--- Begin GIVEN DATA ---

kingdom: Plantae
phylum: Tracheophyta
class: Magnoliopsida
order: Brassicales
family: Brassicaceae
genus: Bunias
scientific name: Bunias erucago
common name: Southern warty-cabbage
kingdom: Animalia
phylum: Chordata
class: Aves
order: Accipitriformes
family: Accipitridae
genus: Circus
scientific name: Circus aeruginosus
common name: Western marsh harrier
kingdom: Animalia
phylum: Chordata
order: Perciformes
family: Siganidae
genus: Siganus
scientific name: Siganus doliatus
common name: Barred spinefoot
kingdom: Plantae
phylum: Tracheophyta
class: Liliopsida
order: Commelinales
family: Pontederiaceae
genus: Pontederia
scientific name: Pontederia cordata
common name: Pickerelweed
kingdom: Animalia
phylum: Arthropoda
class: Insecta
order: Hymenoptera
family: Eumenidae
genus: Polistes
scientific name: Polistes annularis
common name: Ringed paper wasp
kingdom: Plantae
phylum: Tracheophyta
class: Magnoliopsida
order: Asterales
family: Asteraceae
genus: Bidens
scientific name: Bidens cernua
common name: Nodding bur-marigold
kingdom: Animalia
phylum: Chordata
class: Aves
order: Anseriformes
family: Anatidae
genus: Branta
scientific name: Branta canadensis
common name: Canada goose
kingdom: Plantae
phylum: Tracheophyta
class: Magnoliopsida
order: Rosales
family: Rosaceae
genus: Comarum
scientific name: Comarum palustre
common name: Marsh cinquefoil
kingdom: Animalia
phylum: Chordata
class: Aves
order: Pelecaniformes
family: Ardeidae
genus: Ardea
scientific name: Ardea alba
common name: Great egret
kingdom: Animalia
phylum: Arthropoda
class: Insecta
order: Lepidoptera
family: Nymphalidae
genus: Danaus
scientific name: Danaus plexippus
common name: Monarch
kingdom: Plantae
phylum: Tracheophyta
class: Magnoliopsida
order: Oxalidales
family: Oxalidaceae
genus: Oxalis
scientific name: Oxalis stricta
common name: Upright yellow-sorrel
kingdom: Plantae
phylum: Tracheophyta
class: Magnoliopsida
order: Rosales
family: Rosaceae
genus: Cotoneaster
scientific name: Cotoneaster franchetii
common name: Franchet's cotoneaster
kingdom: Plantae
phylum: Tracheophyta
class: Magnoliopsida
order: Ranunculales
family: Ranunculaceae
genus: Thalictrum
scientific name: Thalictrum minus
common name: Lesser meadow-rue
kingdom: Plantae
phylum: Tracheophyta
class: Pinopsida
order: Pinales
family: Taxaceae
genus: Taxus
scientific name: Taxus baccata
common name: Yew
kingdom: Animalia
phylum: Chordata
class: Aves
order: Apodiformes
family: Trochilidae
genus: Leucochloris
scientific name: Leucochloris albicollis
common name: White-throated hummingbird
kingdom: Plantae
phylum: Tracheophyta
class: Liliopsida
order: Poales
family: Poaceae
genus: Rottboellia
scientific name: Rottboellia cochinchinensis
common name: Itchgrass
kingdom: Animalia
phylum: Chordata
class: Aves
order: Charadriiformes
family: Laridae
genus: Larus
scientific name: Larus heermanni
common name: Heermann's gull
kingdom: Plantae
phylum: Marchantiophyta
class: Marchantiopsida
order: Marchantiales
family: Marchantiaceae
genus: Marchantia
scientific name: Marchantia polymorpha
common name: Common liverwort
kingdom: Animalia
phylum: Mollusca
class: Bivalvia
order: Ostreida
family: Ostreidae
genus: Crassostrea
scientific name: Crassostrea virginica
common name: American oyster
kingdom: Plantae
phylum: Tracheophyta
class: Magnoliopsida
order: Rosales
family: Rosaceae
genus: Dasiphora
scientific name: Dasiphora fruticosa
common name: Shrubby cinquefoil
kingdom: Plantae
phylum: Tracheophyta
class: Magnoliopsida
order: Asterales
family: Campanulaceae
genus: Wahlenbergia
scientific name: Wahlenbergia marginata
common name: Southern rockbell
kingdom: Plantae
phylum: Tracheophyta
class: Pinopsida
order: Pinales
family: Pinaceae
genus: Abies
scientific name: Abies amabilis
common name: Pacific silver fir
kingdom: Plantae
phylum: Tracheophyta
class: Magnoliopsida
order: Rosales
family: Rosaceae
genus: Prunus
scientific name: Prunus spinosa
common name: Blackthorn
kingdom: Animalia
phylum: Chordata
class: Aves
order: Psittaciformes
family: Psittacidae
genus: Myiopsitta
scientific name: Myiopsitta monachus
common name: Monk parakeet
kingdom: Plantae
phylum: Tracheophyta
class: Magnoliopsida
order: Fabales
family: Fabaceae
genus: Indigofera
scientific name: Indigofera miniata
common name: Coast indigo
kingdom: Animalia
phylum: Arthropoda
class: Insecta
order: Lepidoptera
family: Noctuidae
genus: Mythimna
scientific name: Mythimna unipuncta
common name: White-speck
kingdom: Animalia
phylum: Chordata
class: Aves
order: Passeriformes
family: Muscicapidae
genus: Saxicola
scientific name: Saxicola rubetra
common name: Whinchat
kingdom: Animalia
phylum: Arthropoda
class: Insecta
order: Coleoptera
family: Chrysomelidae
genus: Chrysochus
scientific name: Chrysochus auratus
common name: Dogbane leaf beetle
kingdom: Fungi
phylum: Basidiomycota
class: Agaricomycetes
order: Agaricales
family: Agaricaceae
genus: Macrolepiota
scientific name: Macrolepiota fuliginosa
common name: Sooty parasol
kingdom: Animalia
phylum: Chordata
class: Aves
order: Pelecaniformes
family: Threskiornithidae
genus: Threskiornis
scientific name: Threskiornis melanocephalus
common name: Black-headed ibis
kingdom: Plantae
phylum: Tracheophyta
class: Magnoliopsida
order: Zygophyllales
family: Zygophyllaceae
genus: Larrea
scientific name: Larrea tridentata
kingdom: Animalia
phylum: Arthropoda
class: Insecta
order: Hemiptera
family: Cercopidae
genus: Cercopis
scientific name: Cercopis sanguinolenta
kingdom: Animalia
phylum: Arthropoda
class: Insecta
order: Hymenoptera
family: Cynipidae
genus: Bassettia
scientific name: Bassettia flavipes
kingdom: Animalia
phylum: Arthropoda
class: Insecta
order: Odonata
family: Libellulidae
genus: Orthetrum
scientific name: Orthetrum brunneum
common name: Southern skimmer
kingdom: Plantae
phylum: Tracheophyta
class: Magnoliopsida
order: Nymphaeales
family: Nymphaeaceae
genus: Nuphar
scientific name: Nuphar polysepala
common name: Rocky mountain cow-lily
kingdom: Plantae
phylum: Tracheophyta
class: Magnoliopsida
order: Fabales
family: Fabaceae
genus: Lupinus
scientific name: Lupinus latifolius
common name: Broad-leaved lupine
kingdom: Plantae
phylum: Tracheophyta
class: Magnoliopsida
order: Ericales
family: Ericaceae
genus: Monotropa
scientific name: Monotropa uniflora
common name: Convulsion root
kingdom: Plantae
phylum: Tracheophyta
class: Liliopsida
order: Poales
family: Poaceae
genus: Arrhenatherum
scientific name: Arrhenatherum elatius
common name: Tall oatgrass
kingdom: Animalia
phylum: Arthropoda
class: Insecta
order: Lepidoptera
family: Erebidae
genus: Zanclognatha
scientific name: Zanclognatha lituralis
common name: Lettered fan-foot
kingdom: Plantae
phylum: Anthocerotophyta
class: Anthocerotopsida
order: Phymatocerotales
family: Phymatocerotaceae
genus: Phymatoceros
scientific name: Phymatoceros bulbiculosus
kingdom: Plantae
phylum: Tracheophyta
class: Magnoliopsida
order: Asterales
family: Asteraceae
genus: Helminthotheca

--- End GIVEN DATA ---

## THE REQUEST
Please duplicate the lines above exactly, from the line with "phylum: Marchantiophyta" to the line with "genus: Dasiphora", including both of those lines.

## ANSWER TO THE PROBLEM
phylum: Marchantiophyta
class: Marchantiopsida
order: Marchantiales
family: Marchantiaceae
genus: Marchantia
scientific name: Marchantia polymorpha
common name: Common liverwort
kingdom: Animalia
phylum: Mollusca
class: Bivalvia
order: Ostreida
family: Ostreidae
genus: Crassostrea
scientific name: Crassostrea virginica
common name: American oyster
kingdom: Plantae
phylum: Tracheophyta
class: Magnoliopsida
order: Rosales
family: Rosaceae
genus: Dasiphora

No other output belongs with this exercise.